▶ [TRY IT]: Taking the first line of the listing as the start and the line containing "right wrist: (413, 382)" as the end, reproduce everything in between exactly, both ends included.

▶ [EXERCISE DATA]:
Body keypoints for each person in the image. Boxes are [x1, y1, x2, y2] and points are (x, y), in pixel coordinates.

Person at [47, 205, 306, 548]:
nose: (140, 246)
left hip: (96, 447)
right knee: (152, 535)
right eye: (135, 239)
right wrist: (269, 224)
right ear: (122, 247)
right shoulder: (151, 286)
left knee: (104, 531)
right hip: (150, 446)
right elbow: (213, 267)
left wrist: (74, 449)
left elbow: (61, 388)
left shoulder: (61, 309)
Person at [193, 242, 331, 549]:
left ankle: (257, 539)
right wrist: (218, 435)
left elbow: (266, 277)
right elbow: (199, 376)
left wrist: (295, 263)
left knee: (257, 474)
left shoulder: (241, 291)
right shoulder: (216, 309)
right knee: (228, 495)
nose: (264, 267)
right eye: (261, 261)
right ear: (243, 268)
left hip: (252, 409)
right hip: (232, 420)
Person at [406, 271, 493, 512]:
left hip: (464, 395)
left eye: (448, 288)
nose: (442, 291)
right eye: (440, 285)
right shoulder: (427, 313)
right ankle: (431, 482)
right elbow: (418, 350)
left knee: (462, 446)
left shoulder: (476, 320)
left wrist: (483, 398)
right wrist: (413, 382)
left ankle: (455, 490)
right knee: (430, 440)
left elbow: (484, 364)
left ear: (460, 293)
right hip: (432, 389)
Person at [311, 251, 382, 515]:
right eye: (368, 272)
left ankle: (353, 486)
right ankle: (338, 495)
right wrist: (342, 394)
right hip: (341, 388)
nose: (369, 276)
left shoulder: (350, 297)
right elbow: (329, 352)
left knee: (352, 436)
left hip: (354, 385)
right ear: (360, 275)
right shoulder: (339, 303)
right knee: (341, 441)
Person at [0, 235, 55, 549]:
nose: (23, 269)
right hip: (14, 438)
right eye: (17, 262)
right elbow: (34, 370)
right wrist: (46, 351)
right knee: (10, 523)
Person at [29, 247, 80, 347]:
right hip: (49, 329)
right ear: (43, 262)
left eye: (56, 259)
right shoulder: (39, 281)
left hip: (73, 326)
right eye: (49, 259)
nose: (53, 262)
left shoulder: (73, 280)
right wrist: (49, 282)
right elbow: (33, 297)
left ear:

▶ [ANSWER SECTION]:
Body keypoints for each person in the image. Boxes are [x1, y1, x2, y2] and points are (x, y), in pixel coordinates.

Person at [47, 205, 306, 548]:
nose: (140, 246)
left hip: (96, 447)
right knee: (152, 535)
right eye: (135, 239)
right wrist: (269, 224)
right ear: (122, 247)
right shoulder: (151, 286)
left knee: (104, 531)
right hip: (150, 446)
right elbow: (213, 267)
left wrist: (74, 449)
left elbow: (61, 388)
left shoulder: (61, 309)
Person at [193, 242, 331, 549]:
left ankle: (257, 539)
right wrist: (218, 435)
left elbow: (266, 277)
right elbow: (199, 376)
left wrist: (295, 263)
left knee: (257, 474)
left shoulder: (241, 291)
right shoulder: (216, 309)
right knee: (228, 495)
nose: (264, 267)
right eye: (261, 261)
right ear: (243, 268)
left hip: (252, 409)
right hip: (232, 420)
Person at [406, 271, 493, 512]:
left hip: (464, 395)
left eye: (448, 288)
nose: (442, 291)
right eye: (440, 285)
right shoulder: (427, 313)
right ankle: (431, 482)
right elbow: (418, 350)
left knee: (462, 446)
left shoulder: (476, 320)
left wrist: (483, 398)
right wrist: (413, 382)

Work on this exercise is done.